The Red Bull Cliff Diving World Series came to the Aran Islands this month, and we’re still not sure what was more spectacular – the twisting dives or the fascinating natural pool they dived into. Michael Nesdale reports.
As names go The Red Bull Cliff Diving World Series is pretty descriptive. The freestyle dive competition (bellyflops are a serious no-no here) takes places in iconic locations around the world. When they came to Ireland they needed somewhere iconic. Somewhere, wow. Somewhere…ah you get my meaning. They settled on the jagged, vertigo inducing coastline of Inis Mór in the Aran islands. More specifically the divers were defying death and pink belly off Serpent’s Lair (Poll na Peist), a naturally occurring rock formation that fishermen call a ‘blowhole’. Its near-perfect rectangle shape makes an extraordinary sight.
The Serpent’s Lair is one of those places you only hear stories about, says Orlando Duque. The nine-time and current champion Orlando Duque is known as (you’re going to love this) “the Duke of Dive”. Duque came to Inis Mór in 2009 for a photo shoot, thought it was amazing and canvassed hard for the location to be included on the world series.

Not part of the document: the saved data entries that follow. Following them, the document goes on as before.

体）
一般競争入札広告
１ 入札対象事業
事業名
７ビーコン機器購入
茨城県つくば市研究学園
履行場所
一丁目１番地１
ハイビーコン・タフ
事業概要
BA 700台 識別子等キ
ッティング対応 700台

It was. And, not that they’ll care, I’d like to send a virtual high five to whoever had the casting vote.
But back to the diving.
The commentator of events on the day, Paidi O’Lionaird, described the Serpent’s Lair as Nature’s first Olympic-sized swimming pool with opening hours operating on a strictly tidal basis. He explained that when the tide is in, the pool covers over when water overflows from above and below. For the purposes of swimming or diving, the tide must be out.
Duque and ten other brave souls twisted, turned and somersaulted their way into the water – and you can see the results in the video and images below. They’re diving from heights of 23m to 28m, hitting the surface of the water at around 100km/h.
Need we say, do not try this at home.